(Stored data entries)
*** Block opens ***

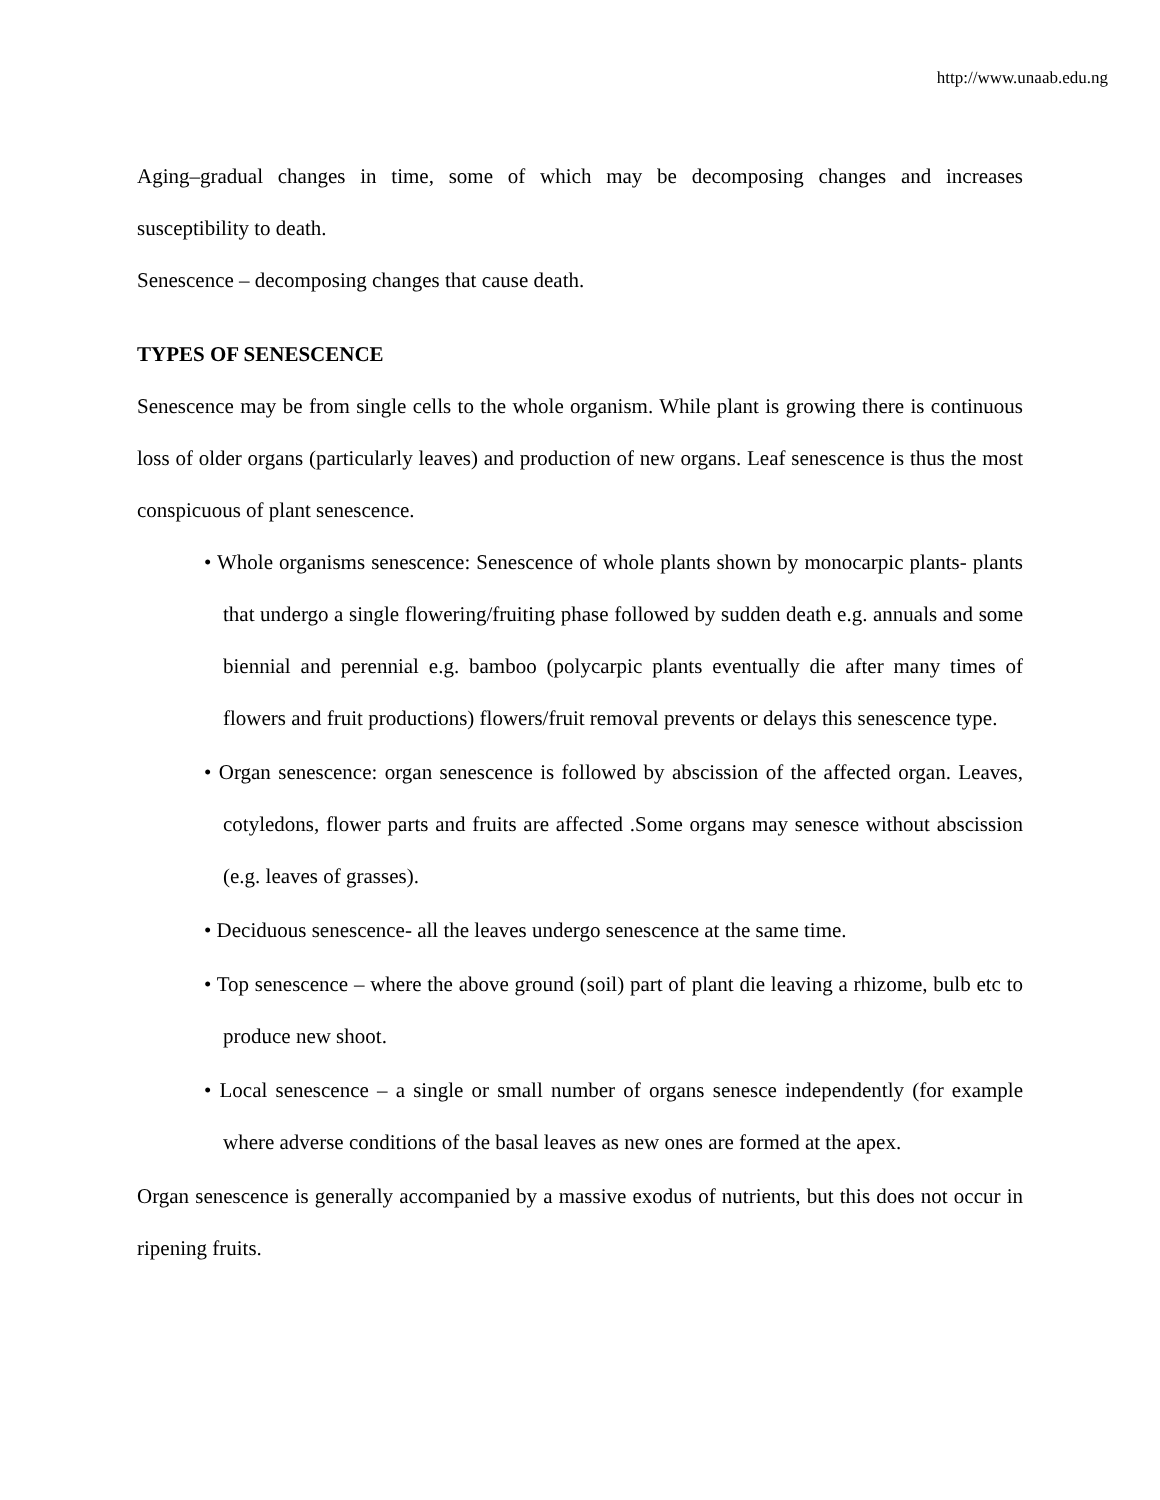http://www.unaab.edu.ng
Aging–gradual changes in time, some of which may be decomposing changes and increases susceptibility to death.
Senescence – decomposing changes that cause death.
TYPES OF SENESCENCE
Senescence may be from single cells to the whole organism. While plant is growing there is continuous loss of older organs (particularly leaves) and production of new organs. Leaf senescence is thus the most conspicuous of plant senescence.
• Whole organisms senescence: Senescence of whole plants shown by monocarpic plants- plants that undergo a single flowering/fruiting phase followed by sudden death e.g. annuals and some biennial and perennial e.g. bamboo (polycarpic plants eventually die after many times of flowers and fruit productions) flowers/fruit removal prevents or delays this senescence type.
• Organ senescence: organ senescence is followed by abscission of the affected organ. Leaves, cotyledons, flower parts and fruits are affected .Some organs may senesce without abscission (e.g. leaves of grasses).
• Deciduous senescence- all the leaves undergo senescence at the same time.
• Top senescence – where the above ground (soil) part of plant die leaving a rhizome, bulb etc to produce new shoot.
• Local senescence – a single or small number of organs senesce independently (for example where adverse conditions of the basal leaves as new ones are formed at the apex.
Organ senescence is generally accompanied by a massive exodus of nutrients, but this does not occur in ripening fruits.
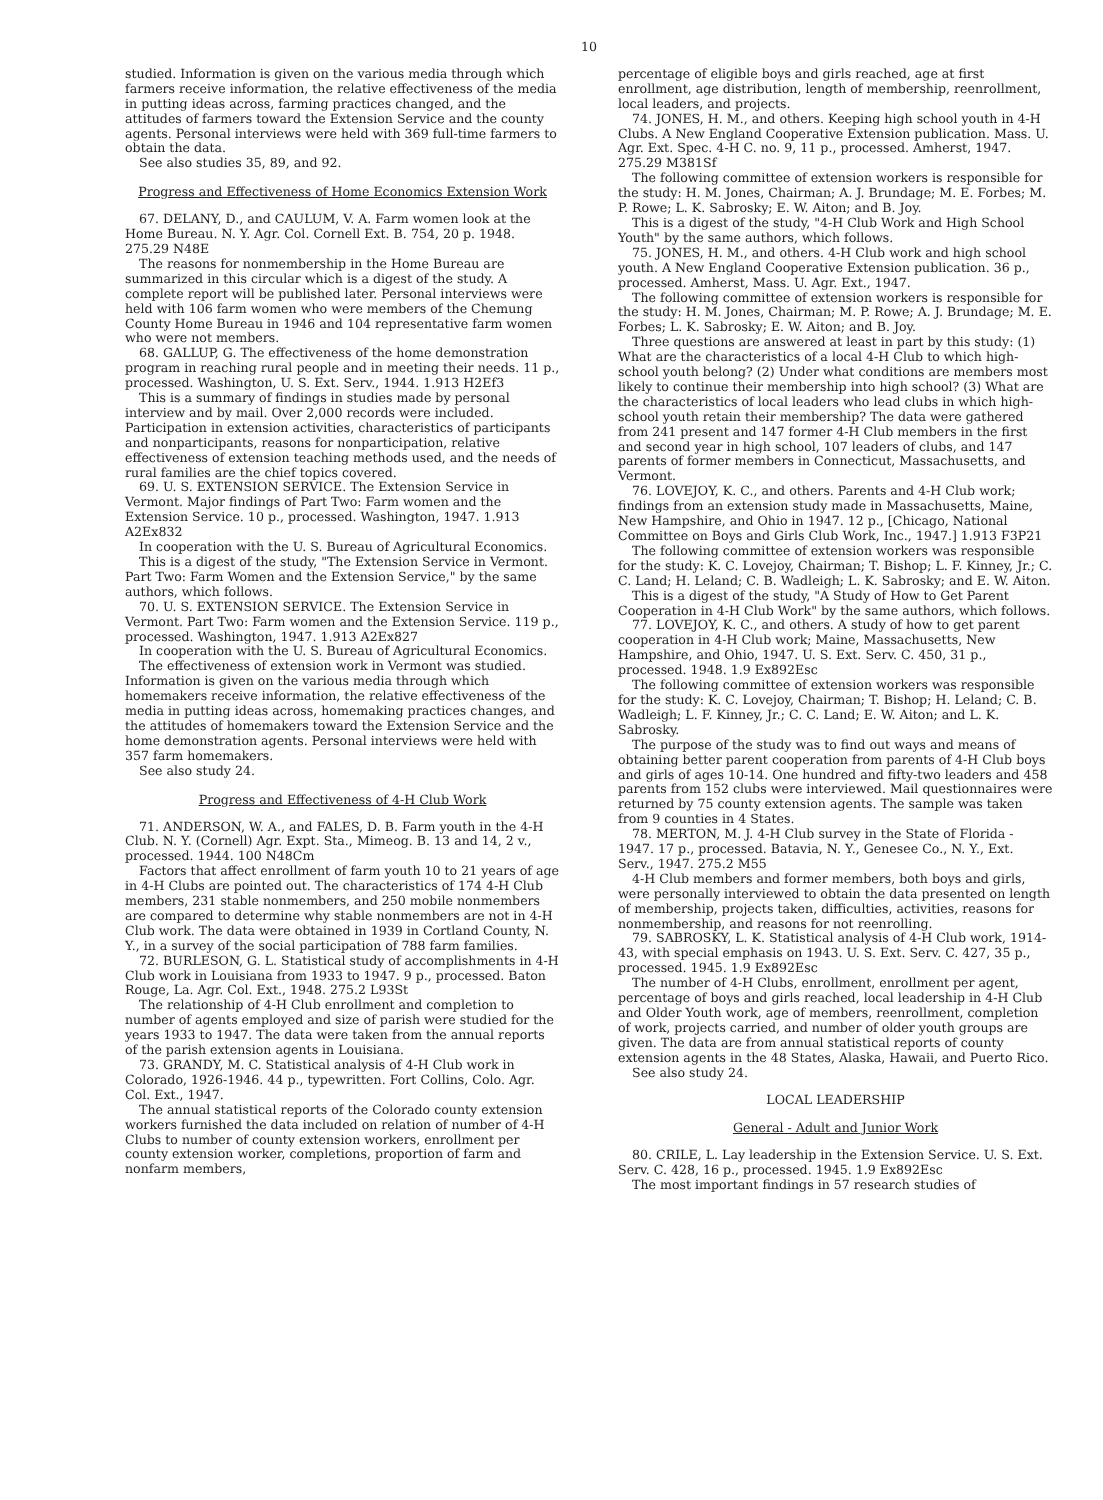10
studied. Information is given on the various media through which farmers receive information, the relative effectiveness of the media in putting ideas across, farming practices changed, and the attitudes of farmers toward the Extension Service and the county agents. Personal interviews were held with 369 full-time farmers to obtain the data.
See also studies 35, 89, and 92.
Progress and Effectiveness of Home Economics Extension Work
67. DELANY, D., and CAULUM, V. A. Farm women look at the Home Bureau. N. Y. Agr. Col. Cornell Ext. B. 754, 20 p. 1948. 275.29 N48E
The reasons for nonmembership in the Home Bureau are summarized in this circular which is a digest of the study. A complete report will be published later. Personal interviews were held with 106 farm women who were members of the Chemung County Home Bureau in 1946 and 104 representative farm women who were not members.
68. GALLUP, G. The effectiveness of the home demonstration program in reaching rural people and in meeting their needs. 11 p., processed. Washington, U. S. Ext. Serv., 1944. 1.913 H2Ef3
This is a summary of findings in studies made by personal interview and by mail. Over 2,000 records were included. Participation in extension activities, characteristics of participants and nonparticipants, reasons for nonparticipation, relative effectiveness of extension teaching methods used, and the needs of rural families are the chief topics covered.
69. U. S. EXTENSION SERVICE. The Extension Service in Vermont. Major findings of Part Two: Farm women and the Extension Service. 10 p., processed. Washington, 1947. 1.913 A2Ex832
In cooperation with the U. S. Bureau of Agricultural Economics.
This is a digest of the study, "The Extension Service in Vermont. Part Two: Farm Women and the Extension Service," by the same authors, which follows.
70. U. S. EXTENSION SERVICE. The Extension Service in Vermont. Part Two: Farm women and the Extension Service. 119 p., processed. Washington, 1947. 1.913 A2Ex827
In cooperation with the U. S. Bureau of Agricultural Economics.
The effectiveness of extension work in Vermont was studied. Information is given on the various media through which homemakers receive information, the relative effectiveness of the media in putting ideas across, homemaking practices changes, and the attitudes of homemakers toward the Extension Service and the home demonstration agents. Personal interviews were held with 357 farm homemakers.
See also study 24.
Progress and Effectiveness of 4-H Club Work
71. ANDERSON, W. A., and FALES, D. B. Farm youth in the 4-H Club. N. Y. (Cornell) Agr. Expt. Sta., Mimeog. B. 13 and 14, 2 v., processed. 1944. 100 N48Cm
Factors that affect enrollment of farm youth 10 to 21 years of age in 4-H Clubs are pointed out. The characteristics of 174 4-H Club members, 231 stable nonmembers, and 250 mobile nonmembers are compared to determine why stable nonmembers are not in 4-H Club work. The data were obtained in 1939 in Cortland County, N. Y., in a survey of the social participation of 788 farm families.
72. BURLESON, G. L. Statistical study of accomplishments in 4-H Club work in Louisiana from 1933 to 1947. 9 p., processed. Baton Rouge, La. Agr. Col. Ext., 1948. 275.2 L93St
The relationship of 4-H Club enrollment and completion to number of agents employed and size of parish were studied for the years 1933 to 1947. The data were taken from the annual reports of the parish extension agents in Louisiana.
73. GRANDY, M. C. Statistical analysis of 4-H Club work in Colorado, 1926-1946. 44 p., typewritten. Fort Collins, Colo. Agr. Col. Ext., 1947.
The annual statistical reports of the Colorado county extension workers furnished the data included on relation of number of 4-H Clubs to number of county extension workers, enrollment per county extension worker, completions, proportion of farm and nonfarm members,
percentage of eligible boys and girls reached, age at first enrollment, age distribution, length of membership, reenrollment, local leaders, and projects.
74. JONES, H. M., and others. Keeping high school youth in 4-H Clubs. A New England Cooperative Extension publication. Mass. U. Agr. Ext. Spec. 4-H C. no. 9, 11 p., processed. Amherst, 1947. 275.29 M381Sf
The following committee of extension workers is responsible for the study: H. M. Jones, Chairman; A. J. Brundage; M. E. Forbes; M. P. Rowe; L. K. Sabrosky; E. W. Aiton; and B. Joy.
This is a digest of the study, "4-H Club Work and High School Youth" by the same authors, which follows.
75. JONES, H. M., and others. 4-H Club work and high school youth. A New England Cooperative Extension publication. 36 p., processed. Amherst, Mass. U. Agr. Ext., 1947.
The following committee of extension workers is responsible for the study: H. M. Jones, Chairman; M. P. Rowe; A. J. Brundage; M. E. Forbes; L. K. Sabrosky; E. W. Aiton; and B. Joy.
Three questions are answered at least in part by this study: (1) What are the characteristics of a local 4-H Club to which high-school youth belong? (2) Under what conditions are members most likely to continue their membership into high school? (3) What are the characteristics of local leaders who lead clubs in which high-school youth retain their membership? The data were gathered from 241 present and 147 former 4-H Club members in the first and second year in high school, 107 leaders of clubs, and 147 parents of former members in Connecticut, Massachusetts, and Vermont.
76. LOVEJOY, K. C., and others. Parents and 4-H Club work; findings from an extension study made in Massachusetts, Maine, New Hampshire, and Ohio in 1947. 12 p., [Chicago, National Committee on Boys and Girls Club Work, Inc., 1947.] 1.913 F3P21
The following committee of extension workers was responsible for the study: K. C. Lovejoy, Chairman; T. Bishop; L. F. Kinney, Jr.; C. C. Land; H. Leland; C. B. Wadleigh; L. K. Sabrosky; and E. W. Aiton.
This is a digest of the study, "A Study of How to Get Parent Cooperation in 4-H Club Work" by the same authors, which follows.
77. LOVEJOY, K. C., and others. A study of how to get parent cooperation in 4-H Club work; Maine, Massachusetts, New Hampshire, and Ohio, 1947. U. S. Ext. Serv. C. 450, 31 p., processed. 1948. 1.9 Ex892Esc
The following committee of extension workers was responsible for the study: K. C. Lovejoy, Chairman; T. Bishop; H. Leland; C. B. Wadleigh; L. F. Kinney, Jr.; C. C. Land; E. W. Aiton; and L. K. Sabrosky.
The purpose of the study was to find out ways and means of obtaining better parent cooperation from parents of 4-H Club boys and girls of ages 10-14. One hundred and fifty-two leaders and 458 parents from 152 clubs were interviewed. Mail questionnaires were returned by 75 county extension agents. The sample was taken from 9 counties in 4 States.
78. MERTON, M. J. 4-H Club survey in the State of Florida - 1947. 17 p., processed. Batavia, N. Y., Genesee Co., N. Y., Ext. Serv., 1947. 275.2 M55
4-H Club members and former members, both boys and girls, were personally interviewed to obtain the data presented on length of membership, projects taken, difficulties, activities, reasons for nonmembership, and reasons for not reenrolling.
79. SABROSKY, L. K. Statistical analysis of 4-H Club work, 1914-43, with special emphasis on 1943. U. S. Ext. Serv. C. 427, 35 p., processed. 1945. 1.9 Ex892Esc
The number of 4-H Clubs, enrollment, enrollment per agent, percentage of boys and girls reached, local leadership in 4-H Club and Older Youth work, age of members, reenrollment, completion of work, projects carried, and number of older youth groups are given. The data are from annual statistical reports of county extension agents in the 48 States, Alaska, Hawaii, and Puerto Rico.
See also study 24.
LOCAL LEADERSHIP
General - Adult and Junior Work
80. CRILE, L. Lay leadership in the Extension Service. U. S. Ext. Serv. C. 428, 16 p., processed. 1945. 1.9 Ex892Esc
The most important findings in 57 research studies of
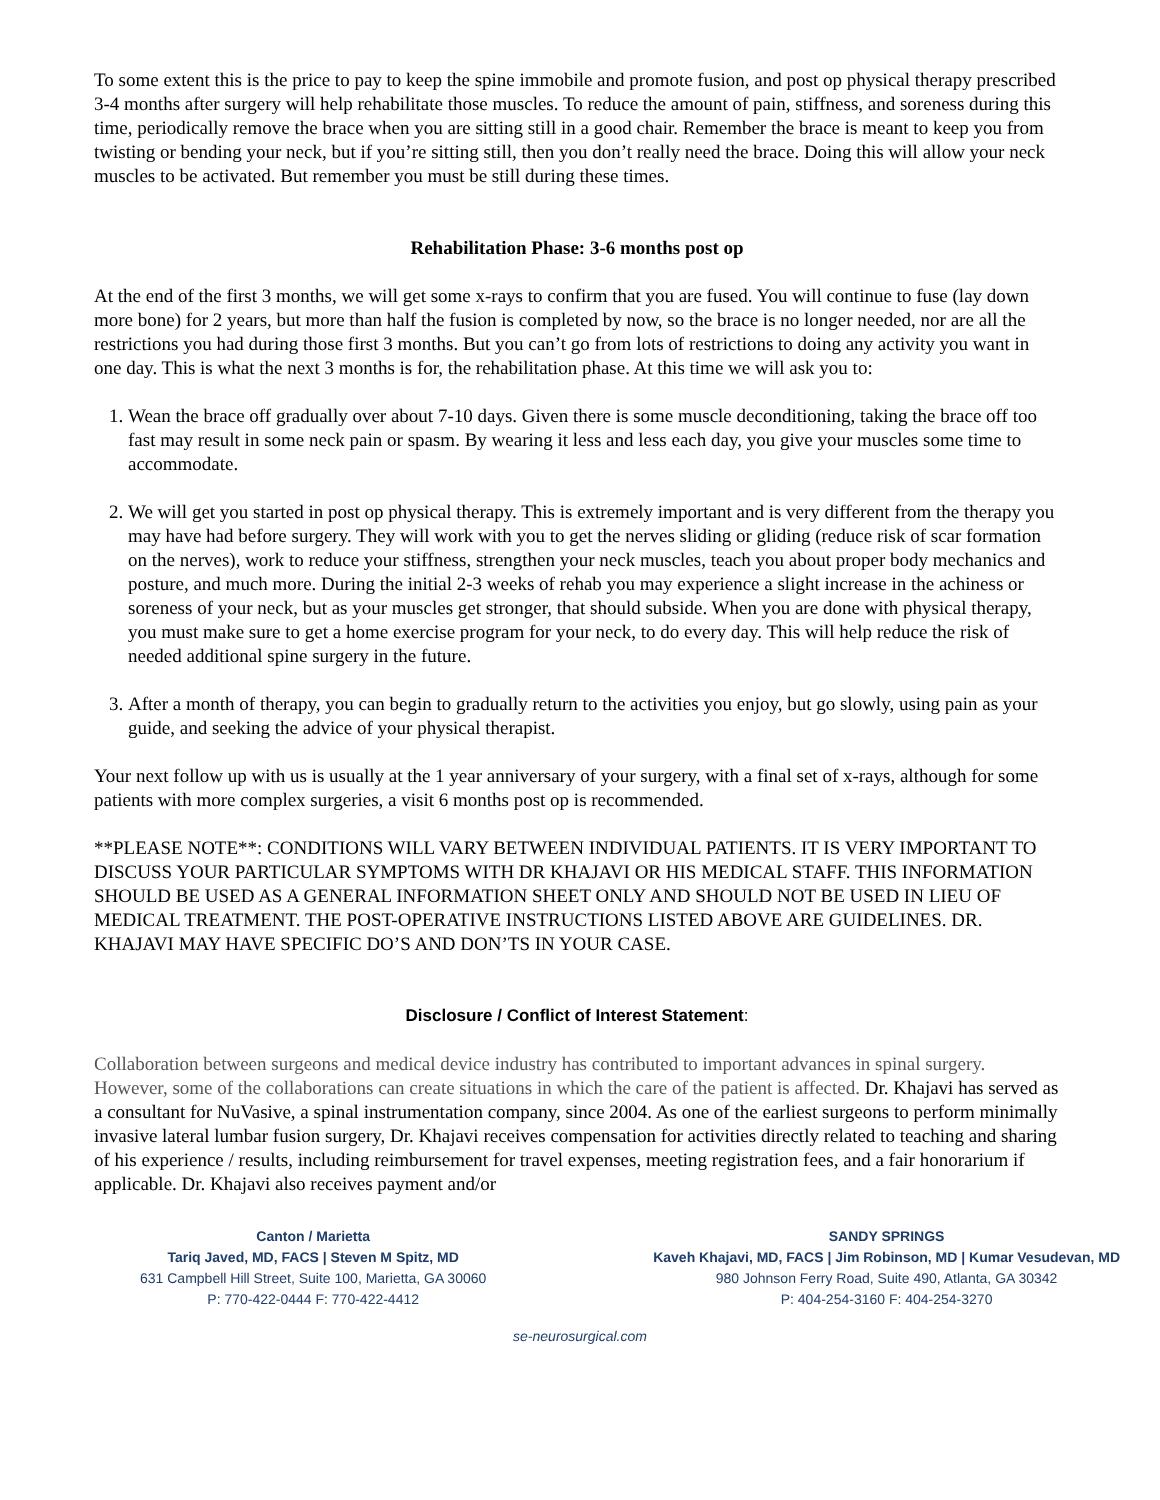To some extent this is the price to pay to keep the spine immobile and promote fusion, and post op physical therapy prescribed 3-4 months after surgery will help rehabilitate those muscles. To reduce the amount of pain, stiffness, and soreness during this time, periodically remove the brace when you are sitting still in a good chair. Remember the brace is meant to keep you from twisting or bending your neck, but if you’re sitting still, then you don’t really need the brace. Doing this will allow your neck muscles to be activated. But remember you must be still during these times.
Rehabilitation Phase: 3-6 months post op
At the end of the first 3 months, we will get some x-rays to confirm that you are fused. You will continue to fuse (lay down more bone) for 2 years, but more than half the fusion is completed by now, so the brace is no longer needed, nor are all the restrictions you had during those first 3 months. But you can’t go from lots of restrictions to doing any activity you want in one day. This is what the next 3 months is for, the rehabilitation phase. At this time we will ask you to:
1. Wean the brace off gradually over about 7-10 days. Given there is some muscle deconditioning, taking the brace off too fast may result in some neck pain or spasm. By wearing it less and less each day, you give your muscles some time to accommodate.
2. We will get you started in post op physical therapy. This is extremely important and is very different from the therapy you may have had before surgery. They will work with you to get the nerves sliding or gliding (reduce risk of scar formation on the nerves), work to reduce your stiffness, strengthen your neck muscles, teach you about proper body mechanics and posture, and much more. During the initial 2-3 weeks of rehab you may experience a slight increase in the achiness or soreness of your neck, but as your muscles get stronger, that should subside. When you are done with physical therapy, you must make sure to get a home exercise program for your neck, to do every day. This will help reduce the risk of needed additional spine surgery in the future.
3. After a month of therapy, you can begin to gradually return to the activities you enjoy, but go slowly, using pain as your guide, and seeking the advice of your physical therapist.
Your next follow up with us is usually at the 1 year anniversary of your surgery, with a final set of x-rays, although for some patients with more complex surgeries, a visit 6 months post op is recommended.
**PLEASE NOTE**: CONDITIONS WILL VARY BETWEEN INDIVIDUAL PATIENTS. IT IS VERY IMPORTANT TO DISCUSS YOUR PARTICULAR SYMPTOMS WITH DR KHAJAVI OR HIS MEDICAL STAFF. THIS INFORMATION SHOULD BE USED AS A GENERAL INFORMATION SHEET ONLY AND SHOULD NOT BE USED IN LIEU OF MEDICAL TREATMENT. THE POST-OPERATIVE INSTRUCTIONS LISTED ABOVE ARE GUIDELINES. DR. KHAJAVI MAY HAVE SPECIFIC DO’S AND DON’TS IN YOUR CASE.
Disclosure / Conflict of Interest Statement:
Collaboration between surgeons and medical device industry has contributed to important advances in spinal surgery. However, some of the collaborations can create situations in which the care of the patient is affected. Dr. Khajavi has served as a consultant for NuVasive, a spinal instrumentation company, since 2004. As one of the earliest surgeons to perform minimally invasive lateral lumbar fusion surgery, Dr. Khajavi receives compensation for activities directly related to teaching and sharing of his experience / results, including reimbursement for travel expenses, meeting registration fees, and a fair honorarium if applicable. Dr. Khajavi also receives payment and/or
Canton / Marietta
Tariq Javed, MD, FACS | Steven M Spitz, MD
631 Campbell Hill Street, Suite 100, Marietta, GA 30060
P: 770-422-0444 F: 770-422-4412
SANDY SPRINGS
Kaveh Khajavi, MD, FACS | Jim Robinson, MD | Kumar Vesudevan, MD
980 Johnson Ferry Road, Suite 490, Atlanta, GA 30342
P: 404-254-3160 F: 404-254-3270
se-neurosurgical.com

*** Block closes ***

ACTIVITY: The answer must consist of every line from the records above that holds "also".

RESULT BELOW:
See also studies 35, 89, and 92.
See also study 24.
See also study 24.
Collaboration between surgeons and medical device industry has contributed to important advances in spinal surgery. However, some of the collaborations can create situations in which the care of the patient is affected. Dr. Khajavi has served as a consultant for NuVasive, a spinal instrumentation company, since 2004. As one of the earliest surgeons to perform minimally invasive lateral lumbar fusion surgery, Dr. Khajavi receives compensation for activities directly related to teaching and sharing of his experience / results, including reimbursement for travel expenses, meeting registration fees, and a fair honorarium if applicable. Dr. Khajavi also receives payment and/or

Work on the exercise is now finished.